The limited exclusion order blocks Caterpillar from selling imported road-milling machines for concrete and asphalt pavement that infringe at least one claim of two Wirtgen America Inc. patents, according to a Federal Register notice set to be published Wednesday.
The order against Caterpillar comes on the heels of the ITC’s limited exclusion order against Wirtgen in late June, which stemmed from a separate investigation into similar Wirtgen equipment that was found to infringe a milling machine patent owned by Caterpillar.
An attorney for Wirtgen declined to comment Tuesday. Counsel for Caterpillar did not immediately respond to a request for comment.
The manufacturers’ dispute dates back to July 2017. Wirtgen had fired the first shot, alleging that road-milling machines sold by Caterpillar infringed its patents in violation of Section 337 of the Tariff Act of 1930, which prohibits the importation and sale of infringing goods.
After the ITC opened a probe into Caterpillar’s machines, the commission agreed months later to take up an investigation into Wirtgen’s own machines upon Caterpillar’s request.
In October, an administrative law judge published an initial decision finding that Caterpillar’s machines infringed two Wirtgen patents, U.S. Patent Nos. 7,828,309 and 9,656,530, though the judge did not find a violation with regard to Wirtgen’s U.S. Patent Nos. 7,530,641 and 9,644,340.
Caterpillar subsequently appealed the judge’s determination, but the ITC in April mostly struck down the company’s efforts to invalidate one of the patents, persuaded that only one claim in the ‘309 patent was invalid as obvious in light of a combination of prior art.
In the other investigation, the ITC in June issued its ban against Wirtgen’s road milling machines after an ALJ issued a February decision that the machines infringed one claim in Caterpillar’s patent. All other remaining asserted claims of that patent were found to be invalid.
Caterpillar is represented by James Barney and David K. Mroz of Finnegan Henderson Farabow Garrett & Dunner LLP, and Christine E. Lehman and Connor S. Houghton of Reichman Jorgensen LLP.

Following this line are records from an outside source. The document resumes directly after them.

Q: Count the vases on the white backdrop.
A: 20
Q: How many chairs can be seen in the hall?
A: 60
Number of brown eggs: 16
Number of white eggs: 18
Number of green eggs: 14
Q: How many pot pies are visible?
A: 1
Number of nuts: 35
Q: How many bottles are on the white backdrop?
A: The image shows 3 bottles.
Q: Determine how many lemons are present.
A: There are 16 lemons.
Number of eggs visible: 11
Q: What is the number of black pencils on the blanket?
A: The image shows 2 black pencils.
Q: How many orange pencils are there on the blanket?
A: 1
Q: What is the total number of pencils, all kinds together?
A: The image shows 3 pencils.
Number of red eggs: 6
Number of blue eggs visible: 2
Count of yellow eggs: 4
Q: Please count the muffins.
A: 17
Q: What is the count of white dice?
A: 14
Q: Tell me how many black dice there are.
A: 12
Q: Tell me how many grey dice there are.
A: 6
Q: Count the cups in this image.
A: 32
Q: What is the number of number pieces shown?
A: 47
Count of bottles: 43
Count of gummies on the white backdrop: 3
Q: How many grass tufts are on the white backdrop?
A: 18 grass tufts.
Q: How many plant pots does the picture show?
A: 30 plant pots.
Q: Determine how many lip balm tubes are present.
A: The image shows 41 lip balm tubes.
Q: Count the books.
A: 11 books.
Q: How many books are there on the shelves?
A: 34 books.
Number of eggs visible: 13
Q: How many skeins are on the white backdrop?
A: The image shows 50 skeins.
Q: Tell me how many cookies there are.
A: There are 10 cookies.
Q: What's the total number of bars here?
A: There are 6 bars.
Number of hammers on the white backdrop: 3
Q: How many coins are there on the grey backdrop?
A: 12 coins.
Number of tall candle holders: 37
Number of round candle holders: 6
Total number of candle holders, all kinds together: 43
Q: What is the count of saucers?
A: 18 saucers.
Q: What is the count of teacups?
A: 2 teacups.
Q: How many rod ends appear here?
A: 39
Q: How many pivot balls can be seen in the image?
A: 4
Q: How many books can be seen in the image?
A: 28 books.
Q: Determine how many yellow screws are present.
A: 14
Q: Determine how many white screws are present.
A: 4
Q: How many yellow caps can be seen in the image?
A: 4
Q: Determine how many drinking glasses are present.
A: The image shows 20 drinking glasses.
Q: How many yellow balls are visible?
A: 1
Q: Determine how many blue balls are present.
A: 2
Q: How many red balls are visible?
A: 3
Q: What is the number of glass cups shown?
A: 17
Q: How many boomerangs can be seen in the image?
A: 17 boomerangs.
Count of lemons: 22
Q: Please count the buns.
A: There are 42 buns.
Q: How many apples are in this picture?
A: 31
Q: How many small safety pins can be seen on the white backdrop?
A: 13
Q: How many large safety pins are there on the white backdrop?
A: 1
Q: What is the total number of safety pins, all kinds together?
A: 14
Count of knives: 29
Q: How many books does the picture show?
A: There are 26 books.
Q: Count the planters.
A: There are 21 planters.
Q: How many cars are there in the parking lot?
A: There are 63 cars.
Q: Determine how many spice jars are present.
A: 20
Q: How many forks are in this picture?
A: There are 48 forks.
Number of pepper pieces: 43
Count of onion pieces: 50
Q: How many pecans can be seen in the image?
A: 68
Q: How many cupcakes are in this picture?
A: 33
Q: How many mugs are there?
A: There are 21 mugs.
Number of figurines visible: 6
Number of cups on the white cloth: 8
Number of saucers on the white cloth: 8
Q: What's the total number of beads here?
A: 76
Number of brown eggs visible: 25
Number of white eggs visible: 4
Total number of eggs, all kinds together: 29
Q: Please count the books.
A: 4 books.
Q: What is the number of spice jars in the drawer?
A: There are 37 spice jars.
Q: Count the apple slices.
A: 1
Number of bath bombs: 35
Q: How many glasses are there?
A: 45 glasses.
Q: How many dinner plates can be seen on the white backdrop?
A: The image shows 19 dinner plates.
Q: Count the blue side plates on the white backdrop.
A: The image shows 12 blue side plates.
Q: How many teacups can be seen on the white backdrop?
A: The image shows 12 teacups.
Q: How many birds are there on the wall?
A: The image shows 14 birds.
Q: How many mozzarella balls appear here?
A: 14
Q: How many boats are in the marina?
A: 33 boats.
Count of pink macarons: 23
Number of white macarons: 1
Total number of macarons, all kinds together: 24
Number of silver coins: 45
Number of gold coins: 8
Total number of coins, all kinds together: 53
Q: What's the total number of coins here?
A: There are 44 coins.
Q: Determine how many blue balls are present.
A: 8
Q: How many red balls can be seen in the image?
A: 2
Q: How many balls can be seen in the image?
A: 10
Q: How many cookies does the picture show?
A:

Wirtgen is represented by Daniel Yonan, Michael E. Joffre, Paul A. Ainsworth, Jonathan Tuminaro, Kyle E. Conklin and Ralph W. Powers III of Sterne Kessler Goldstein & Fox PLLC, and John F. Triggs, Ryan D. Levy, William E. Sekyi and Seth R. Ogden of Patterson Intellectual Property Law PC.
The investigation is Certain Road Milling Machines and Components Thereof, investigation number 337-TA-1067, before the U.S. International Trade Commission.